Il y a cependant un espoir pour débloquer les négociations commerciales, en particulier parce que le Commissaire européen au commerce, Peter MANDELSON, est prêt à discuter avec les Américains de nouvelles concessions réciproques pour réduire notre protectionnisme agricole des deux côtés de l’Atlantique. Il y a, comme le dit le Commissaire, une « fenêtre d’opportunité » d’ici Pâques. Cette opportunité a été confirmée à Davos.

Oui, mais voilà : ce calendrier ne convient pas du tout aux hommes politiques français, car il se chevauche avec celui de l’élection présidentielle et il n’est pas question pour notre classe politique de se fâcher avec l’électorat rural. Le chancelier MERKEL comme le Président BUSH veulent avancer. Mais, comme le signale Le Monde à la une, « Paris ne veut pas entendre parler d’un éventuel compromis avec les Américains ».

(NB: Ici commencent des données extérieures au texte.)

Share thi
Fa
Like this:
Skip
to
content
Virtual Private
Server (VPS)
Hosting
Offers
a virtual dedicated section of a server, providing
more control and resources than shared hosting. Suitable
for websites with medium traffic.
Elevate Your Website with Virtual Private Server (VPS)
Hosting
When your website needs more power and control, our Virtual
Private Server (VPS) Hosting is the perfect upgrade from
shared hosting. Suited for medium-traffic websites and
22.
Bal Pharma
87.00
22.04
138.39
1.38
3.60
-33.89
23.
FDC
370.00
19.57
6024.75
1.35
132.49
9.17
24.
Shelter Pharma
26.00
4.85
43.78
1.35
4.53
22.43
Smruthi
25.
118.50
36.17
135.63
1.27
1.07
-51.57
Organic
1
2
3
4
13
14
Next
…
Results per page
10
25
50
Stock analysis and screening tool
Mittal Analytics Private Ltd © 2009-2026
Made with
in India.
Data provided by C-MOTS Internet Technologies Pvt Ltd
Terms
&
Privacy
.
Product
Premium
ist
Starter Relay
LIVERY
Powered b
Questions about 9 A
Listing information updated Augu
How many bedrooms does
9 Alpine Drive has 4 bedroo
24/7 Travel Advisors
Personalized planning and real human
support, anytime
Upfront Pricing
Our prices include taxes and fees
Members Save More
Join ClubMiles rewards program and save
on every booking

En effet, il est question de réduire de 54% les tarifs douaniers agricoles (contre 39% dans la dernière offre officielle) et de plafonner à 17 milliards de dollars les subventions américaines les plus anticoncurrentielles. La semaine dernière à Bruxelles notre ministre du commerce extérieur, Christine LAGARDE, s’est fâchée : « C’est toujours l’Europe qui fait les premiers pas et formule les meilleures offres », alors que l’on est parti, contrairement à ce qu’elle dit, sur le base de concessions réciproques. Commentaire du Monde, en titre, « Paris entrave la relance des négociations de l’OMC ». Et, sur toute la page 8, « La France bloque la relance des négociations à l’OMC ».

Bref, en pleine campagne électorale, la France fait tout, contre l’avis de la présidence allemande, pour empêcher les négociations de progresser. Il faut à tout prix empêcher la libéralisation des échanges. Le gouvernement français refuse toute «  nouvelle concession ». Alors que c’est la seule façon, par des concessions réciproques, d’arriver à un compromis acceptable pour les pays riches comme pour les pays pauvres. Concessions des uns sur l’agriculture et des autres sur les services ou l’industrie. Inde et Brésil poussent aussi à la roue, comme tous les pays émergents. Les Américains (même si les lobbies protectionnistes sont actifs) semblent avoir compris l’enjeu. Les Européens en général aussi. Seule, la France fait de la résistance.

Tous les candidats sont unanimes sur ce point. Car aller plus loin dans la libéralisation passe forcément par une réforme de la politique agricole commune (PAC), véritable vache sacrée pour notre classe politique. Ce à quoi Jacques CHIRAC compte répondre par un veto. Mais les décisions doivent se prendre à la majorité qualifiée et la France risque d’être bien isolée. Pourtant, la croissance mondiale, le développement des pays pauvres, notre propre dynamique passent par une nouvelle libéralisation des échanges. Mais notre classe politique ne veut rien entendre : pour elle, la mondialisation a quelque chose de diabolique et tous sont, à un degré ou à un autre, « souverainistes ». Alors que la France, comme les autres, si elle veut bien se réformer, a tout à gagner dans l’ouverture des frontières. Et surtout, il y a une sacré incohérence entre les discours larmoyants sur l’aide au tiers-monde et le refus de commercer avec les pays en développement, quand on sait que le commerce est la meilleure forme d’aide au développement.